Iran and world powers seeking to resolve a standoff over Tehran's disputed nuclear programme will start talks on 1 October in what a senior US official described as an "important first step". Mr Salehi said: "We are hopeful that the dialogue to be held next month will pave the way further for the future."

In Vienna, the head of the International Atomic Energy Agency said Iran's continued refusal of IAEA access to clarify intelligence material suggesting Iran illicitly researched how to design a nuclear weapon was unacceptable.

But he urged the UN Security Council to give his UN. watchdog more legal inspections authority to better prevent the spread of atomic bomb technology, not to rely on sanctions he said often did not work.

Mohamed ElBaradei's call was a clear reference to the case of Iran, which is expanding a declared civilian uranium enrichment programme without clarifying allegations of covert military dimensions to the activity.

But the chief US delegate, in contrast with ElBaradei's message, said any nuclear outlaws must face "serious consequences" at the Security Council, an allusion to the West's mooted option of harsher sanctions if the talks fizzle.

"Failure to impose meaningful consequences puts at risk everything we have achieved (with non-proliferation rules). We cannot let this happen," said US Energy Secretary Steven Chu.

Israeli Prime Minister Benjamin Netanyahu said yesterday the time had come for tougher sanctions against Iran.

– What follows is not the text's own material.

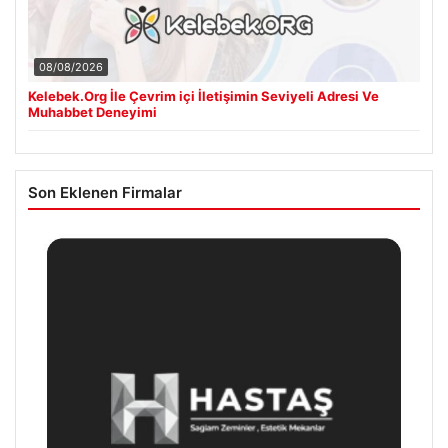
08/08/2026
Kelebek.Org İle Çevrim içi İletişimin Seviyeli Adresi Ve
Muhabbet Deneyimi
Son Eklenen Firmalar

"If not now then when? These harsh sanctions can be effective," Netanyahu was quoted by a parliamentary official as telling a legislative committee. Israel, Iran's arch enemy, is widely believed to have the Middle East's only nuclear arsenal.

Netanyahu's comments seemed to signal that it had not written off international diplomacy to curb Tehran's atomic ambitions, despite much speculation that the Jewish state could opt for last-ditch air strikes on Iran's nuclear sites.